++++ Text provided ++++
According to IRIN, news network of the UN Office for the Coordination of Humanitarian Affairs, thousands of Congolese civilians were fleeing North Kivu province as of December 6, with civilians claiming executions and massacres as RDF troops burned and looted everything in their path. NGO staff in the region are bracing for the flood of tens of thousands of internally displaced persons.

These claims were echoed by Rwandan guerrilla groups based in the DRC. "According to our sources five Rwandan battalions are already in the DRC ready to create chaos," reported Jean-Marie Higiro, former leader of the Democratic Forces for the Liberation of Rwanda (FDLR). "Kagame's regime maintains its sponsorship to rebel DRC forces. Under all kinds of tricks, Kagame's regime is able to continue to pull the strings in the DRC."

He rejected claims that the Rwandan military is acting in self-defense. "Rwanda and its proxy armies in the DRC maintain an absolute cordon sanitaire at the Rwandan-Congolese border," Higiro says. "How can Hum rebels break through this cordon sanitaire and strike Rwanda, then retreat into the DRC without being intercepted?"

Higiro alleges that powerful interests in Washington had, as early as 1989, delineated the now-apparent Tutsi strategy of annexation of the eastern DRC and that there is a very powerful Tutsi lobby in Washington, DC.

Rwanda's latest bid to annex the DRC's Kivu provinces was called the "Third War of Occupation of Eastern Congo" by Congolese students who took to the streets of Kisangani in protest on December 4. Despite Rwanda's official denials of aggression, Rwandan leaders had issued unambiguous warnings in recent days. "You have to make war to have peace," Rwanda's President Paul Kagame told United Nations Observer's Mission In Congo (MONUC) peacekeeping forces on November 23. "We are preparing to return our forces to the DRC," Rwanda's regional cooperation minister, Protais Mitali, said on the 25th, according to Reuters. "We cannot watch as these extremist forces advance onto our territory."

Reuters correspondent David Lewis in Kinshasa reported on November 26 that the Congolese army told the United Nations that its soldiers had clashed with Rwandan troops inside the DRC, although UN peace-keepers found no signs of any fighting, according to Lewis's UN sources. Lewis also reported that clashes had taken place earlier in the week.

In Kinshasa, long-time Mobutu opposition party leader Etienne Tshisekedi from the Union for Democracy and Social Progress issued a communiqué warning that if Rwanda had again invaded the DRC, then the Congolese people must demonstrate against the UN Mission. May and June 2004 saw major demonstrations across the DRC where MONUC vehicles and homes rented by MONUC personnel were destroyed in protest of MONUC's perceived failure to defend the city of Goma from the invading forces of pro-Rwandan rebel groups in Congo. There are no U.S. military with the MONUC force in DRC.
++++ Supplied information ++++
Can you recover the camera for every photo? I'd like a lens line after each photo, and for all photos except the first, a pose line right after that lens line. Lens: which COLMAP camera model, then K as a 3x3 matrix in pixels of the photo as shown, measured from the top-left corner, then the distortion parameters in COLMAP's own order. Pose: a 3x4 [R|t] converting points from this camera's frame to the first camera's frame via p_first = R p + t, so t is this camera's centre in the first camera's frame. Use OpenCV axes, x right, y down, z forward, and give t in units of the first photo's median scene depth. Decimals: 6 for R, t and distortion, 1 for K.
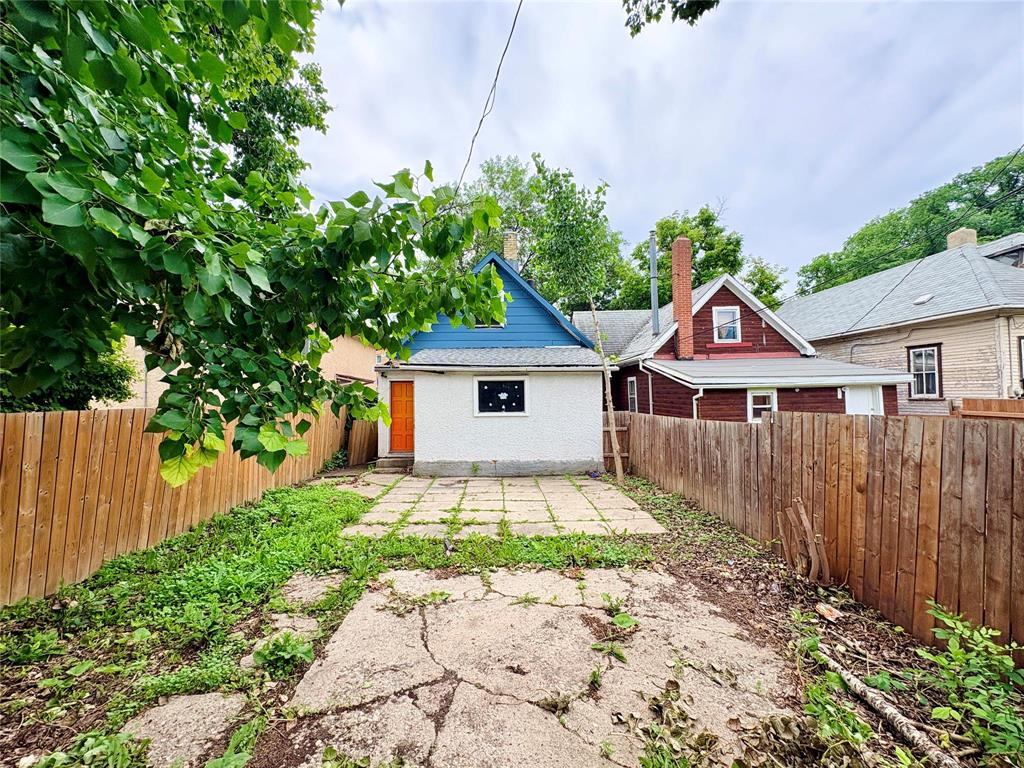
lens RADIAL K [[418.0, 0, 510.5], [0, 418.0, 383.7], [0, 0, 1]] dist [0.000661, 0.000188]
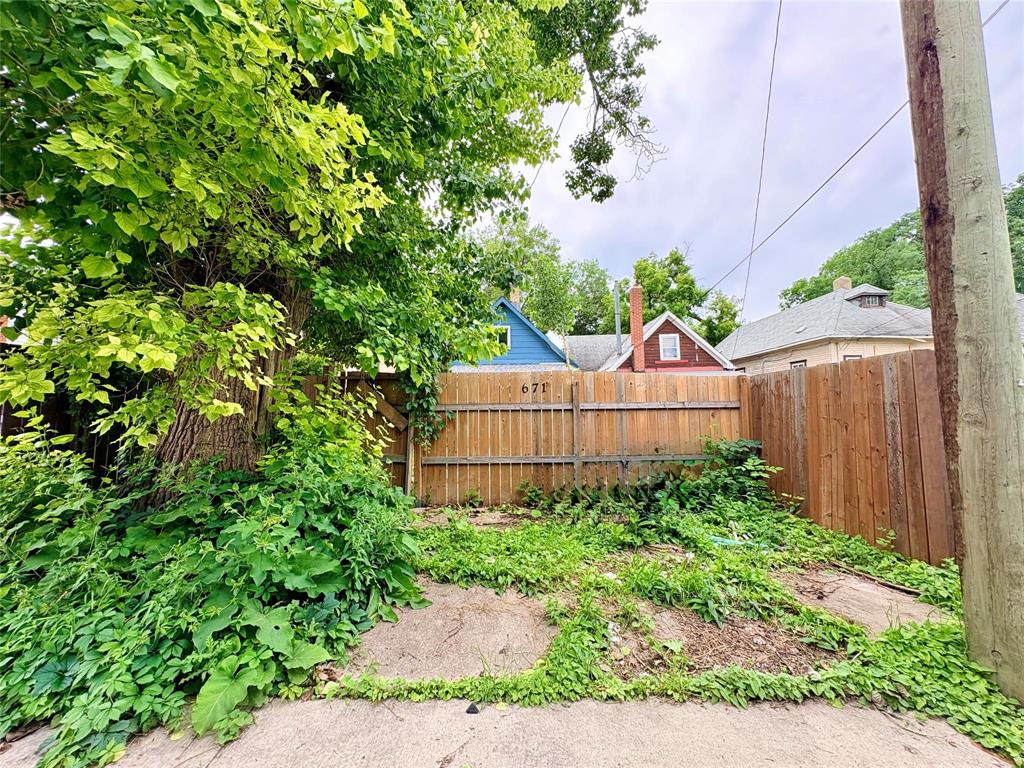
++++
» **Tasks and exercises**
• 1. Repeat the passage in the report on Rwanda and the DRC starting with "Higiro alleges that" and going on through "in Washington, DC.".
• 2. In the report on Rwanda and the DRC, what name did Congolese students in Kisangani give to Rwanda's latest bid to annex the DRC's Kivu provinces?

» **Completed exercise**
• 1.
Higiro alleges that powerful interests in Washington had, as early as 1989, delineated the now-apparent Tutsi strategy of annexation of the eastern DRC and that there is a very powerful Tutsi lobby in Washington, DC.

• 2. They called it the "Third War of Occupation of Eastern Congo."